Employee shareholding: fortunately other solutions exist
Faced with these limits, it is reassuring to know that there are alternative employee shareholding schemes which allow value to be shared without sharing governance and that they are inexpensive, like Futurz. It is also essential to fight against preconceived ideas: no, it is not necessary to generate profits to share the heritage value of your company. Some leaders are already doing this with great success. The law must give pride of place to these hybrid, more modern and more flexible incentive plans.
Proposing these new measures also means putting more trust in French leaders. The latter are entirely capable of making the best choices for their company and for their employees because they are well aware that their destinies are linked. In order to allow the best possible arbitration, they must be able to choose from several incentive schemes for the increase in company value and not be limited to two options (PEE or AGA). However, the bill only highlights certain solutions which each have their advantages but also their constraints. Other options exist.

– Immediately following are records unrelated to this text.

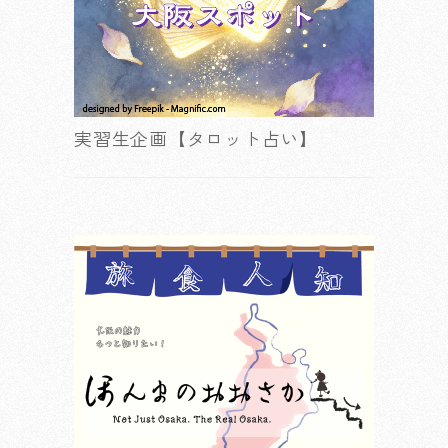
実習生企画【タロット占い】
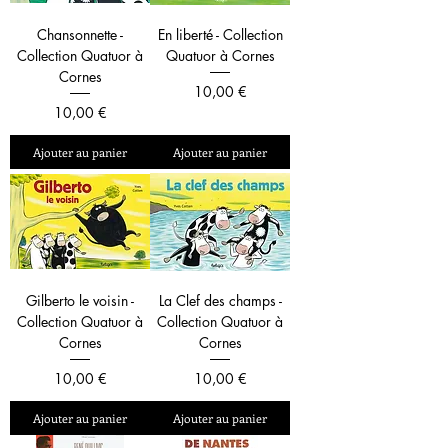
Chansonnette -
En liberté - Collection
Collection Quatuor à
Quatuor à Cornes
Cornes
Prix
10,00 €
Prix
10,00 €
Ajouter au panier
Ajouter au panier
Gilberto le voisin -
La Clef des champs -
Collection Quatuor à
Collection Quatuor à
Cornes
Cornes
Prix
Prix
10,00 €
10,00 €
Ajouter au panier
Ajouter au panier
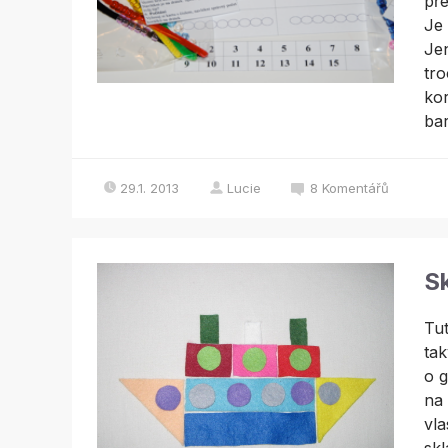
pře
Je 
Jen
tro
kor
bar
29.1. 2013
Lucie
8
Komentářů
S
Tut
tak
o g
na 
vla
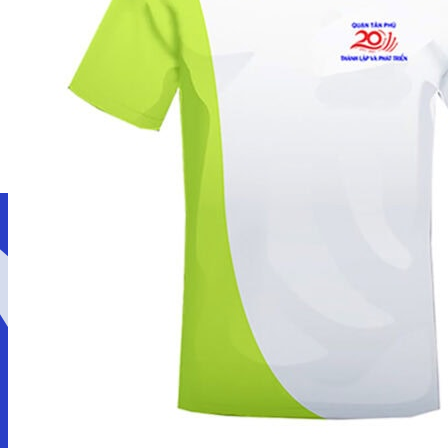
Giới thiệu
Dịch vụ
LOẠI ĐỒNG PHỤC
Áo thun đồng phục
Áo polo đồng phục
Áo sơ mi đồng phục
Áo khoác đồng phục
LĨNH VỰC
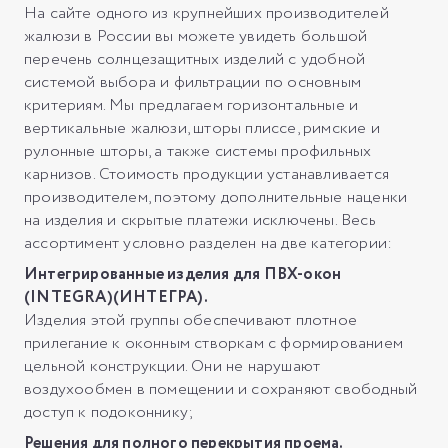
На сайте одного из крупнейших производителей
жалюзи в России вы можете увидеть большой
перечень солнцезащитных изделий с удобной
системой выбора и фильтрации по основным
критериям. Мы предлагаем горизонтальные и
вертикальные жалюзи, шторы плиссе, римские и
рулонные шторы, а также системы профильных
карнизов. Стоимость продукции устанавливается
производителем, поэтому дополнительные наценки
на изделия и скрытые платежи исключены. Весь
ассортимент условно разделен на две категории:
Интегрированные изделия для ПВХ-окон
(INTEGRA)(ИНТЕГРА).
Изделия этой группы обеспечивают плотное
прилегание к оконным створкам с формированием
цельной конструкции. Они не нарушают
воздухообмен в помещении и сохраняют свободный
доступ к подоконнику;
Решения для полного перекрытия проема.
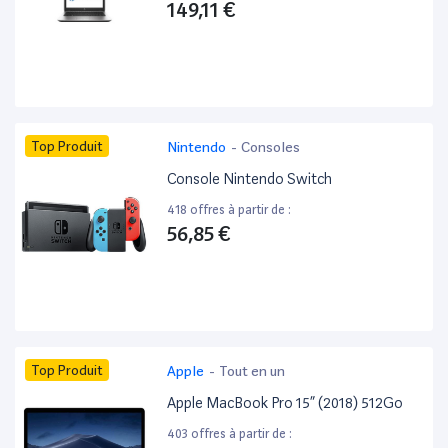
149,11 €
Top Produit
Nintendo
-
Consoles
Console Nintendo Switch
418 offres à partir de :
56,85 €
Top Produit
Apple
-
Tout en un
Apple MacBook Pro 15” (2018) 512Go
403 offres à partir de :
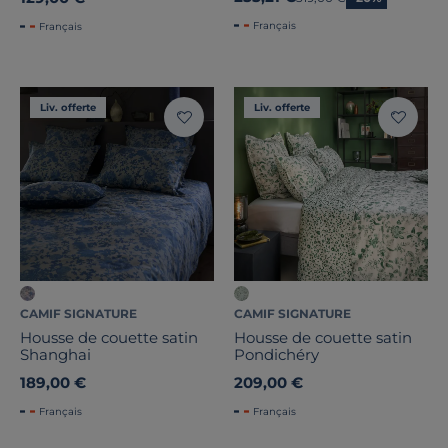
Français
Français
Liv. offerte
Liv. offerte
CAMIF SIGNATURE
CAMIF SIGNATURE
Housse de couette satin
Housse de couette satin
Shanghai
Pondichéry
189,00 €
209,00 €
Français
Français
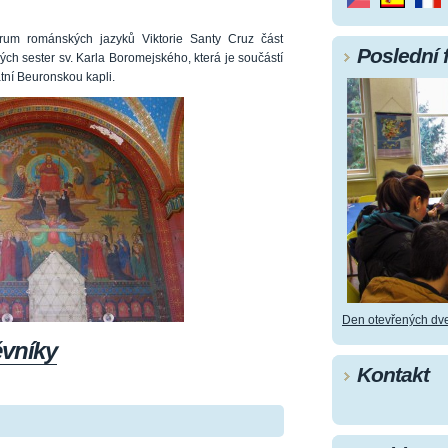
rum románských jazyků Viktorie Santy Cruz část
Poslední 
ch sester sv. Karla Boromejského, která je součástí
tní Beuronskou kapli.
Den otevřených dve
ěvníky
Kontakt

Finally, let’s stop taking the French for welfare where everything free takes precedence. To make an employee efficient, you must not give them shares or any other value-sharing device but allow them to buy them. All the nuance is there. It is at this price that the employee intensifies his efforts in order to make his investment bear fruit, thus aligning his interests with those of the company. This is also what Private Equity investment funds systematically do: key employees must buy shares and then they work efficiently to make their investment grow through the success of the company’s project.
In conclusion, perhaps it would be relevant to include in the law a proposal allowing employees of SMEs to invest in structured products pointing towards the performance of their own company, without becoming a shareholder and entering into its governance. This is how the employee will take his responsibilities and work to grow his investment. In addition, he will benefit from a much more liquid investment which he can use according to his personal needs without a direct link to the company’s schedule.
In conclusion, the bill relating to value sharing within the company represents progress towards a more equitable, responsible, inclusive and sustainable economic model. The desire to rebalance relationships between the different stakeholders and recognition of the essential contribution of workers to the creation of company heritage value is essential to the emergence of our SMEs as champions of the economy. This bill has the merit of opening the way to interesting discussions. We still need to take the time to explore all possible avenues in terms of employee incentives so that it does not become, contrary to its primary purpose, a new thread in the grip of companies.